Поперечный тем временем сложил колпак, расправил на колене, примерил. Колпак оказался как раз впору. Он надел его, как пилотку, чуть набок, и это придало ему бравый вид.
— Хочешь, тебе сделаю? — спросил он, вдруг переходя на «ты».
— Руки чешутся?
— Точно. Вот ты сказал: где бы ни работать, лишь бы не работать… А я: чего бы ни делать, лишь бы делать. Руки-то, хлопец, хорошо складывать только в гробу. Вот и еще вопрос: так и будешь весь век по миру мотаться, как фальшивая монета? А? Жить сложа руки?
— Сложа руки. Много ты знаешь. — Третьяк сел на койке. И вдруг выпалил: — И сложишь. Паспорт у меня чистый, а придешь к какому-нибудь хрычу в отдел кадров — нюхает-нюхает, сопит-сопит. «Зайдите через полмесяца». А через полмесяца: ступай в тайгу с геологами рабочим, шурфы бить, гнус кормить или за какой-нибудь сопливой геодезисткой линейку таскать… Эх, это ведь говорится только — паспорт чистый. Толкует он с тобой, а сам поглядывает, как бы ты его вшивую стеганку не смыл, цедит сквозь зубы, чтобы его кто не заподозрил, что он с «элементами» добрый… Не так, что ли, начальничек?
И, будто испугавшись внезапной своей откровенности, Третьяк резко отвернулся к стене.
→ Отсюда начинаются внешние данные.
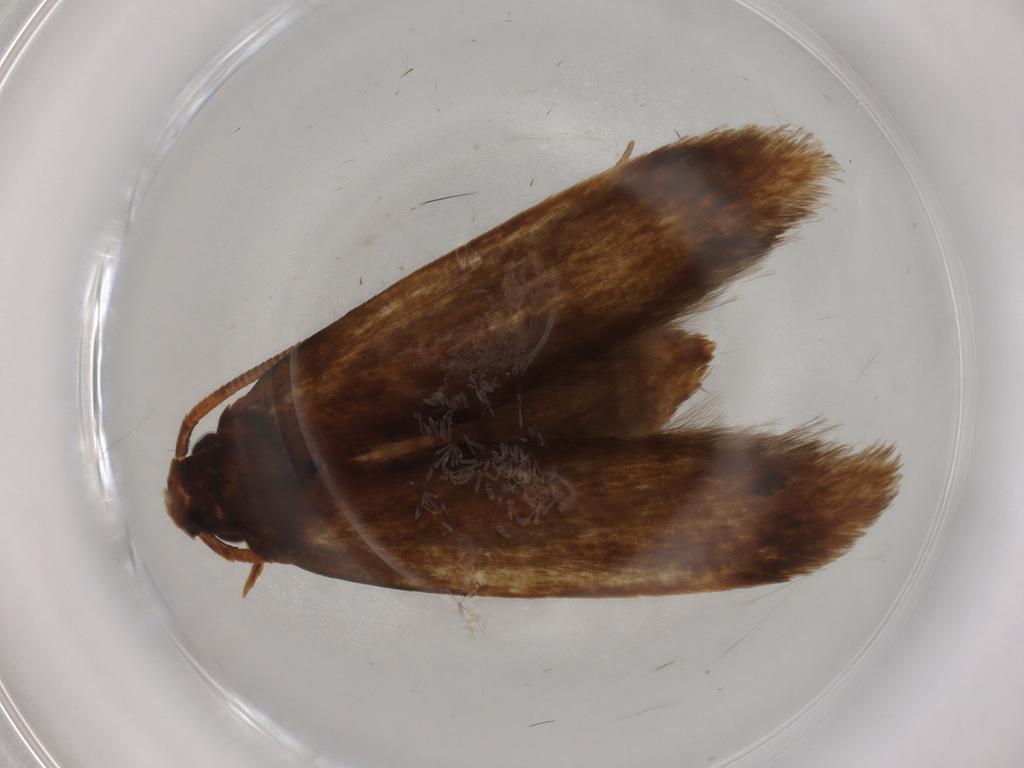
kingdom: Animalia
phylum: Arthropoda
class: Insecta
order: Lepidoptera
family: Tineidae
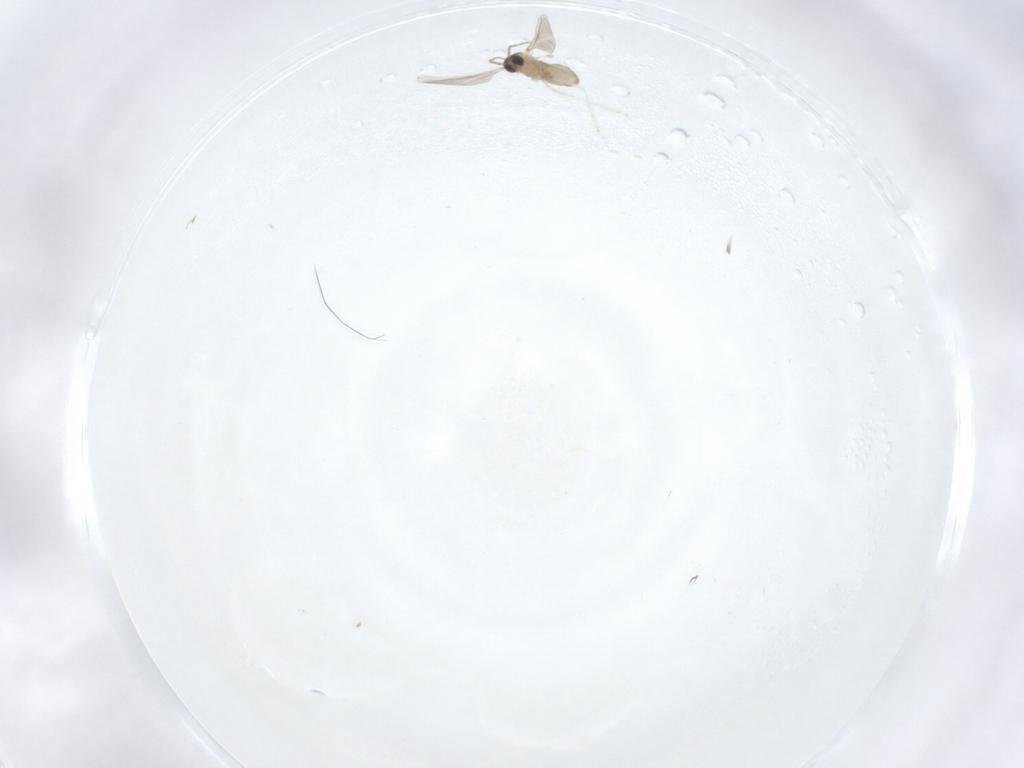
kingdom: Animalia
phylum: Arthropoda
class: Insecta
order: Diptera
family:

На этом разговор кончился. Третьяк больше ни разу не вылезал из своей раковины, но и того, что Олесь услышал, было достаточно. Упрямо разрабатывая свою изувеченную руку, он часто думал теперь об этом парне, о его подозрительности, о его плачевном умении во всем видеть лишь теневую сторону… Да, такого нелегко отремонтировать. Такого надо всего перебирать. Но перебирать было, должно быть, еще труднее. И когда он, опять оставшись наедине, спросил у Третьяка, что это значит вытатуированная надпись: «Сдружусь — до смерти, ссучусь — смерть», — тот ответил такими ругательствами, что Олесю захотелось пойти и умыться с мылом…
Однажды в час визитов, когда в палате уже сидела Ганна с Ниной, топтался весь экипаж Поперечного да еще зашли проститься со своим дружком уральские шеф-монтеры, которые, проводив собранные экскаваторы до первого забоя, уезжали домой, и в комнате было по-настоящему тесно, все вдруг услышали, как кто-то противно гундосил.
Противный, рыдающий тембр речитатива профессионального вагонного «стрелка» был так здорово передан, что, оглянувшись и увидев в дверях миловидную девицу, утопавшую в больничном халате, у которой из-под марлевой повязки выбивались оранжевые кудри, все застыли в изумлении.